*** Begin section ***
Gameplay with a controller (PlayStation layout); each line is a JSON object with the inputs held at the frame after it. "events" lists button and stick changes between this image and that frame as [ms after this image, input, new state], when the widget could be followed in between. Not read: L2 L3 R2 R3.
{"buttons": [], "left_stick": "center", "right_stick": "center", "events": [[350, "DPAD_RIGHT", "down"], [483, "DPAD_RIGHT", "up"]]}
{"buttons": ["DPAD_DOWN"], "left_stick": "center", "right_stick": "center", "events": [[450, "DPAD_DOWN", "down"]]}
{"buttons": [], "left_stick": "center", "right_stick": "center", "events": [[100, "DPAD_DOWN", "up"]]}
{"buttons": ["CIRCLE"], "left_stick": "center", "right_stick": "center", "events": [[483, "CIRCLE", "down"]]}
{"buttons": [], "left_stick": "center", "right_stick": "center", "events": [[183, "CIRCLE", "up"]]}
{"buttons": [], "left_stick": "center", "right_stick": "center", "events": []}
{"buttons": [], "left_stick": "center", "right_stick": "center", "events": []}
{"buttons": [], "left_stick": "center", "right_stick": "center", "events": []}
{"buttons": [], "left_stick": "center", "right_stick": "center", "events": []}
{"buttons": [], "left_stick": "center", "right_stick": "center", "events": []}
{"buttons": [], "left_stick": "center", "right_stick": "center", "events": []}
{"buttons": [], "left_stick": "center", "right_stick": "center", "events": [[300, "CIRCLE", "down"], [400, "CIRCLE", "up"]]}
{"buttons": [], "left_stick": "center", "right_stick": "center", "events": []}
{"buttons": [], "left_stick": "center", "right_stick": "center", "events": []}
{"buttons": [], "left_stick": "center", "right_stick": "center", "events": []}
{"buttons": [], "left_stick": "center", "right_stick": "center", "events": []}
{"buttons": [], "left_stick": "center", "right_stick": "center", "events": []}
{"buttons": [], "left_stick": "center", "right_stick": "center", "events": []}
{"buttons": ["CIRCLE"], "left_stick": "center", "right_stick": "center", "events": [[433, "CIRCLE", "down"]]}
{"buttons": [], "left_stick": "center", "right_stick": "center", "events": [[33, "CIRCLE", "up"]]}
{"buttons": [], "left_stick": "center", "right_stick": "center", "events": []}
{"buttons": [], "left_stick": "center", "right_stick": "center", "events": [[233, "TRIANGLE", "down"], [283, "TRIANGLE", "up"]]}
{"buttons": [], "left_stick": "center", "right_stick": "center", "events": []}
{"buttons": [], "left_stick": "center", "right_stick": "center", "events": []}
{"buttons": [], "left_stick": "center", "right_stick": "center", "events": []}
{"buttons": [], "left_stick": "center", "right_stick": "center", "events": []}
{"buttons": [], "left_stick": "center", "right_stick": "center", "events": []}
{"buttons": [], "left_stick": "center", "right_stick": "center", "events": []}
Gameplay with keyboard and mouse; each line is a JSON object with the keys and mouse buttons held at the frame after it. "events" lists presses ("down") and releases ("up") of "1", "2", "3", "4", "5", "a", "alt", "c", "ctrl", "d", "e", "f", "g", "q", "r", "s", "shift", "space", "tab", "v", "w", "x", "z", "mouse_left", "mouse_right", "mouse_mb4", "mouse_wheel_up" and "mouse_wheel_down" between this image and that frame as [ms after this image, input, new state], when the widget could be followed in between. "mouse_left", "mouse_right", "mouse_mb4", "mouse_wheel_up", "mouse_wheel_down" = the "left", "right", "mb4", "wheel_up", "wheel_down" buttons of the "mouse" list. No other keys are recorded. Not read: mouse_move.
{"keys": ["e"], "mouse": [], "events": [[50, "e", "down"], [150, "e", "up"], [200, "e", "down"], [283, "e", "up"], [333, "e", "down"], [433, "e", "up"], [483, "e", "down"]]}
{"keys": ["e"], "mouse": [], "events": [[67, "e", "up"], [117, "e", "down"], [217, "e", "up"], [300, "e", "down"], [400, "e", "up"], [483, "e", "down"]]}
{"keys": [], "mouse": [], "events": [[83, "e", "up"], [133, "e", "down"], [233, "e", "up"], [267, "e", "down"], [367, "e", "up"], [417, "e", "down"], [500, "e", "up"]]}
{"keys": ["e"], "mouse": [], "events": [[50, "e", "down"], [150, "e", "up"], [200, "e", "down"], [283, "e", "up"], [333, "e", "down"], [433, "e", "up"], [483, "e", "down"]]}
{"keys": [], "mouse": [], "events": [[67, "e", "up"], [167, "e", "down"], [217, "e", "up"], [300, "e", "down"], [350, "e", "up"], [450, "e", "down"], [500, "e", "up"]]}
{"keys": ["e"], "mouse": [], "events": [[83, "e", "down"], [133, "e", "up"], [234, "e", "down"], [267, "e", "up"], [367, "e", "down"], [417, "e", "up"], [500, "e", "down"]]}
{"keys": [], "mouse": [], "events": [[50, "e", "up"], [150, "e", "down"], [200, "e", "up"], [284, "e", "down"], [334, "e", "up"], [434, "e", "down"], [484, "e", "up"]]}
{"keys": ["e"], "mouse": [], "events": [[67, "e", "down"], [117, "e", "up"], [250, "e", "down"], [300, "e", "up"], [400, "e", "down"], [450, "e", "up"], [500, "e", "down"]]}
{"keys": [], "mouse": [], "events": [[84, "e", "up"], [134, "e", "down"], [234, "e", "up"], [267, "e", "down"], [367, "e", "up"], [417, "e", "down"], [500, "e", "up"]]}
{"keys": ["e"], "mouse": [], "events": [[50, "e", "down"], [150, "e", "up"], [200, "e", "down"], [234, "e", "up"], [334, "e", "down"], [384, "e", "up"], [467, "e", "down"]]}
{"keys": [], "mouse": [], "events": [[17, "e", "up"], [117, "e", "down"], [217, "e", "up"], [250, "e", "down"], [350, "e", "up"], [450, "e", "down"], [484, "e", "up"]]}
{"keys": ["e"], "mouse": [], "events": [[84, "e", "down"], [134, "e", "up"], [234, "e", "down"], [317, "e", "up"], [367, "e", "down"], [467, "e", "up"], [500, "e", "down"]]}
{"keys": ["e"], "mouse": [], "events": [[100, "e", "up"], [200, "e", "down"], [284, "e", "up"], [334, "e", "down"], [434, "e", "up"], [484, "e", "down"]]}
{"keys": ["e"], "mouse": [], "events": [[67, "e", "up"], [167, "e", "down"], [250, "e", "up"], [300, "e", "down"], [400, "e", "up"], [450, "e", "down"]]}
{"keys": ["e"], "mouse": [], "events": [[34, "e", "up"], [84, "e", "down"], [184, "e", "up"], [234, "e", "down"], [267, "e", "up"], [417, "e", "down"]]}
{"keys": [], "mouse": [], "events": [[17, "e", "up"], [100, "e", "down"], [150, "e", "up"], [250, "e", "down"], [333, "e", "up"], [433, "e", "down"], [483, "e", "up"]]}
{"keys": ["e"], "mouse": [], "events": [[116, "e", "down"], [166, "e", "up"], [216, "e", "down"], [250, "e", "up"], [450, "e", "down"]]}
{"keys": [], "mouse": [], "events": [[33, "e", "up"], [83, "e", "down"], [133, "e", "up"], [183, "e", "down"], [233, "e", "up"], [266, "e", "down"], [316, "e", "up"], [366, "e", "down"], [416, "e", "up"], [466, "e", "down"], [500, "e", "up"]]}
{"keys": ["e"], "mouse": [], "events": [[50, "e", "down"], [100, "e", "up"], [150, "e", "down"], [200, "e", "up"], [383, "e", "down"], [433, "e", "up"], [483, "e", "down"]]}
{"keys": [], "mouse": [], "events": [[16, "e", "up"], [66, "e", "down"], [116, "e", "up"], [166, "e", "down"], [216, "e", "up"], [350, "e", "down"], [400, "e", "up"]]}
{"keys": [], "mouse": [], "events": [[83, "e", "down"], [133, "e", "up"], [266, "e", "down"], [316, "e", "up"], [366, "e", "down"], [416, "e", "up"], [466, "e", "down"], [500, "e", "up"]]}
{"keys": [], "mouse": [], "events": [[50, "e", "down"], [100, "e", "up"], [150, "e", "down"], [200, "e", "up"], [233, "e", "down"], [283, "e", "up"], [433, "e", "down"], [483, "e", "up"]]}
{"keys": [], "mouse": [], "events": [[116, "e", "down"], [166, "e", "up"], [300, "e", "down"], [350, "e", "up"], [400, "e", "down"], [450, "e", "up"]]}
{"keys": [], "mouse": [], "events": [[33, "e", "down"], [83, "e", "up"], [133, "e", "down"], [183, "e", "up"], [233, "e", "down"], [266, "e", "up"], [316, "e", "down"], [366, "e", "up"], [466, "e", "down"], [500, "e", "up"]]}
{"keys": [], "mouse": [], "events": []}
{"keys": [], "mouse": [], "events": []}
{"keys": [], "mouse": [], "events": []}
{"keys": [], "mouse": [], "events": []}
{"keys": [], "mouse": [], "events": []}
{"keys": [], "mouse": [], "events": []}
*** End section ***
WORK REQUEST:
Without adding anything, say how many lines in the listing above include the string "lists".

SOLVED PROBLEM:
2